### To do
Write out the whole text about measuring how much stars change in brightness, word for word, with nothing added or left out.

Tarball of figure set images

We measure the amplitude of variability for a given star using the 10th and 90th percentiles (P₁₀ and P₉₀) of the light curve in counts. We calculate the amplitude in magnitudes as

$$\begin{eqnarray}&&2.5\times \displaystyle \frac{[{{\rm{log}}}_{10}({P}_{90})-{{\rm{log}}}_{10}({P}_{10})]}{2}.\end{eqnarray} \tag{ 2 }$$

This number may be slightly misleading, however, in cases where the median flux level varies over the course of the Campaign (a minor example is shown in the second panel of Figure 3). Therefore, we also calculate a smoothed version of the phase-folded light curve, and measure the amplitude as the percent difference between the maximum and minimum values of the smoothed light curve. This method, already used in Paper III, tends to underpredict the amplitude of very fast rotators. We list both amplitudes in Table 3, but use the amplitude calculated using Equation (2) for all analyses below. Our results do not change significantly when using the amplitudes calculated by either method.

We examine a co-added K2 image, a Digital Sky Survey (DSS) red image, and an SDSS (Alam et al. 2015) r-band image of each target to look for neighboring stars (see Figure 5). We use a flag of "Y" for yes, "M" for maybe, and "N" for no to indicate whether the target and a neighbor have blended PSFs on the K2 chip. Stars flagged as "Y" are labeled candidate binaries; we find 159 such targets, or 23% of stars with K2 P_rot.

### Provided material
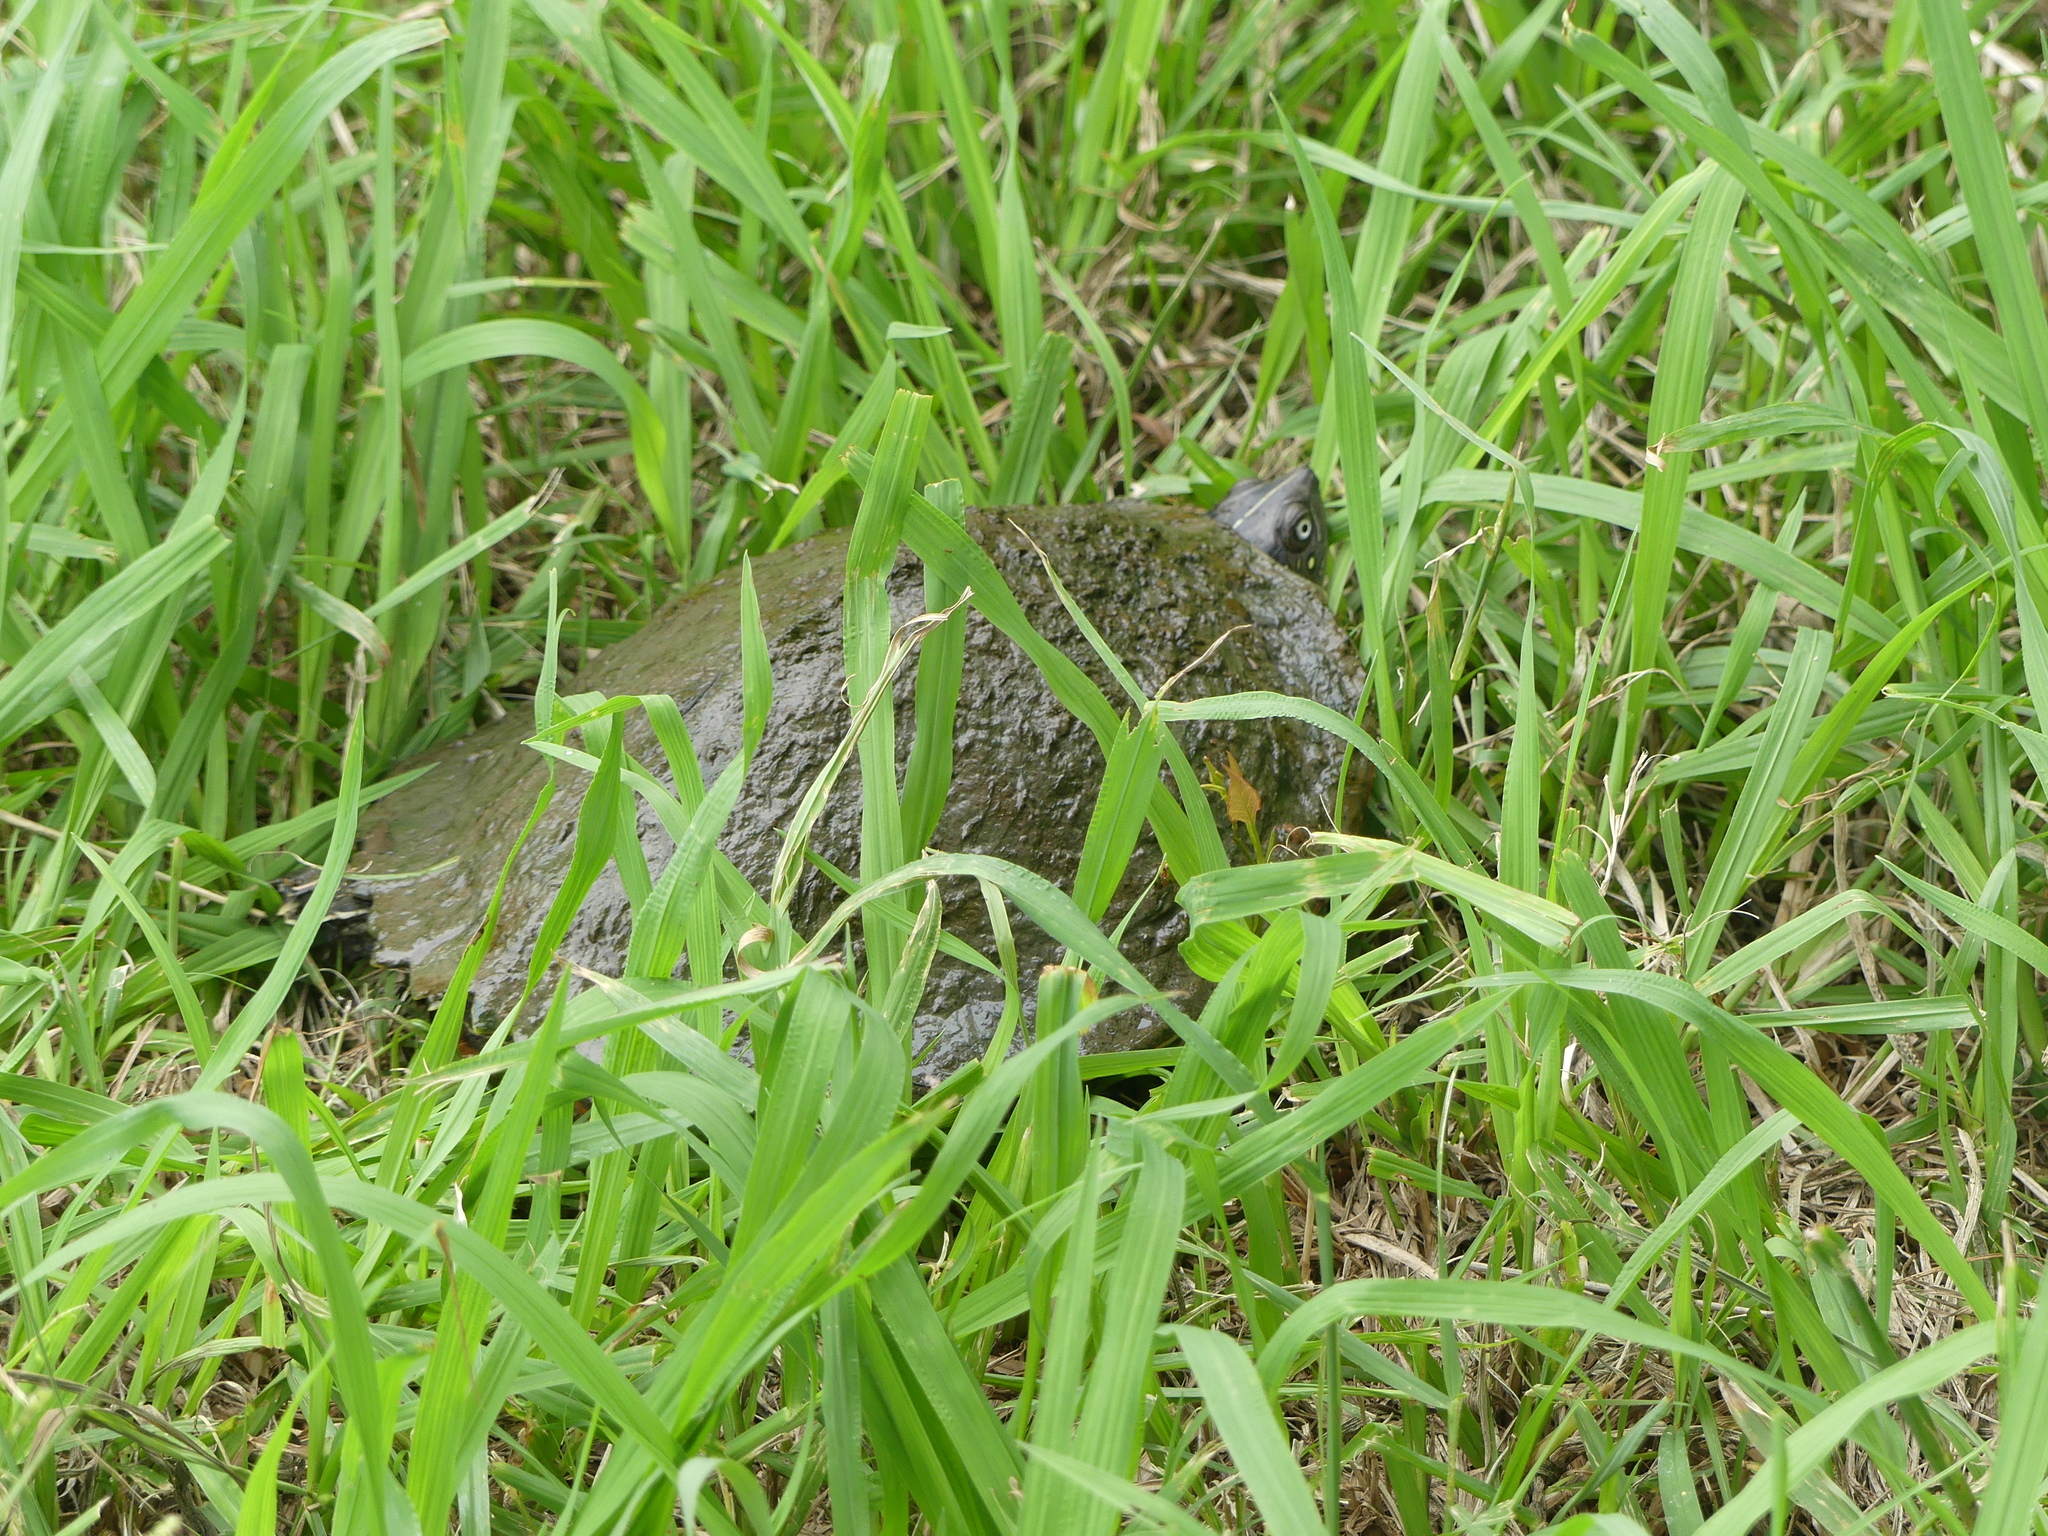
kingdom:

### Answer to the problem
Tarball of figure set images

We measure the amplitude of variability for a given star using the 10th and 90th percentiles (P₁₀ and P₉₀) of the light curve in counts. We calculate the amplitude in magnitudes as

$$\begin{eqnarray}&&2.5\times \displaystyle \frac{[{{\rm{log}}}_{10}({P}_{90})-{{\rm{log}}}_{10}({P}_{10})]}{2}.\end{eqnarray} \tag{ 2 }$$

This number may be slightly misleading, however, in cases where the median flux level varies over the course of the Campaign (a minor example is shown in the second panel of Figure 3). Therefore, we also calculate a smoothed version of the phase-folded light curve, and measure the amplitude as the percent difference between the maximum and minimum values of the smoothed light curve. This method, already used in Paper III, tends to underpredict the amplitude of very fast rotators. We list both amplitudes in Table 3, but use the amplitude calculated using Equation (2) for all analyses below. Our results do not change significantly when using the amplitudes calculated by either method.

We examine a co-added K2 image, a Digital Sky Survey (DSS) red image, and an SDSS (Alam et al. 2015) r-band image of each target to look for neighboring stars (see Figure 5). We use a flag of "Y" for yes, "M" for maybe, and "N" for no to indicate whether the target and a neighbor have blended PSFs on the K2 chip. Stars flagged as "Y" are labeled candidate binaries; we find 159 such targets, or 23% of stars with K2 P_rot.